Root canal — just the sound of it makes some people anxious. But did you know that the thought of a root canal is often worse than the procedure itself? So, it pays to understand what a root canal treatment is and what steps it involves, so you can be fully prepared and informed.
What's the Objective?
A root canal is a very common procedure that becomes necessary when the inside of your tooth, i.e. the pulp, becomes inflamed or infected from deep decay or trauma. The main goal of a root canal is to clean out the infected pulp and then fill and seal the tooth, preventing further infection. A typical root canal treatment often entails the following basic steps:
- X-ray: Before starting treatment, your dentist will take X-rays to assess the condition of the tooth's roots and determine the extent of the damage.

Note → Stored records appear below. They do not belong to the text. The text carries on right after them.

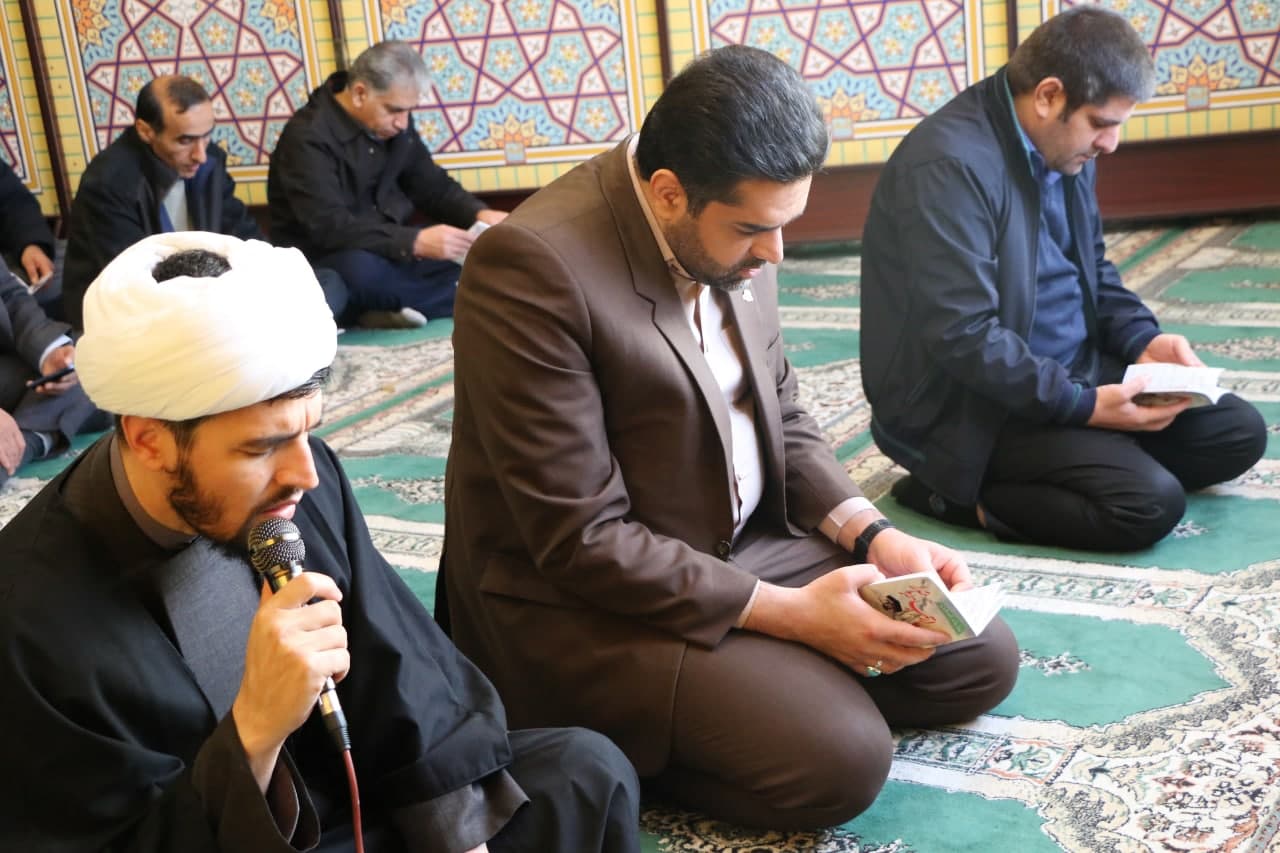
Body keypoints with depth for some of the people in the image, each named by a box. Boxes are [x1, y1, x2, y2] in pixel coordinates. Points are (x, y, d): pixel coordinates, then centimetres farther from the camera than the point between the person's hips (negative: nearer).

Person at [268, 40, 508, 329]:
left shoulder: (393, 123, 2)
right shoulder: (307, 138, -20)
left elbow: (433, 186, 10)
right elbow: (329, 228, -30)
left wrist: (480, 215, -12)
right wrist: (415, 242, -40)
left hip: (392, 249, 7)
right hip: (326, 261, -7)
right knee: (362, 270, -41)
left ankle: (395, 306, -20)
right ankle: (467, 296, -21)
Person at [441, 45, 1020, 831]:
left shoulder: (732, 227, -2)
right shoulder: (534, 265, -26)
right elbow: (582, 539, -25)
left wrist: (874, 535, -5)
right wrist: (791, 613, -22)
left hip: (744, 547, 8)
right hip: (582, 597, -8)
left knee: (983, 661, 6)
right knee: (840, 757, -23)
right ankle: (606, 740, 1)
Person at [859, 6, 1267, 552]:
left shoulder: (1062, 145, 4)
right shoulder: (950, 163, -24)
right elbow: (963, 337, -27)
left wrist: (1143, 339, 0)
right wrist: (1082, 405, -24)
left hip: (1072, 368, 10)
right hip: (975, 404, -9)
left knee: (1238, 432, 5)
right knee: (1151, 503, -22)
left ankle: (1049, 479, 4)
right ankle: (957, 497, -6)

- Anaesthetics: The treatment involves a needle to numb the area around the affected tooth. In most cases, local anaesthesia is sufficient, although sedation is required for extreme cases. You can discuss your specific case with the dentist and they will advise you.
- Pulpectomy: Once the anaesthesia is in effect, a small hole is drilled into the top of the affected tooth, allowing access to both the pulp chamber and root canals. Special instruments are then used to remove the infected pulp.
- Cleaning and Shaping: The canal is cleaned and shaped with specialised, flexible files. Once done, it is flushed with water, alcohol or sodium hypochlorite to remove the infected tissue and debris.
- Filling: The treated canal is then filled with a rubber-like material called gutta-percha. After this, the dentist will close the hole with a filling material.
- Crown: Finally, the dentist may recommend a crown for additional strength because a tooth that has had a root canal is more fragile than a healthy tooth. Because of the intricate nature of root canals, this procedure generally requires more than one visit to the dentist.
The Bottom Line
Your tooth may be tender for a few days after the procedure, but the pain will be considerably reduced. With proper care, the restored tooth can last a lifetime. So, don't let fear keep you from seeking the dental care you need. Stay proactive and consult with your dentist if you experience any dental discomfort. They'll let you know if you need a root canal and what to expect next.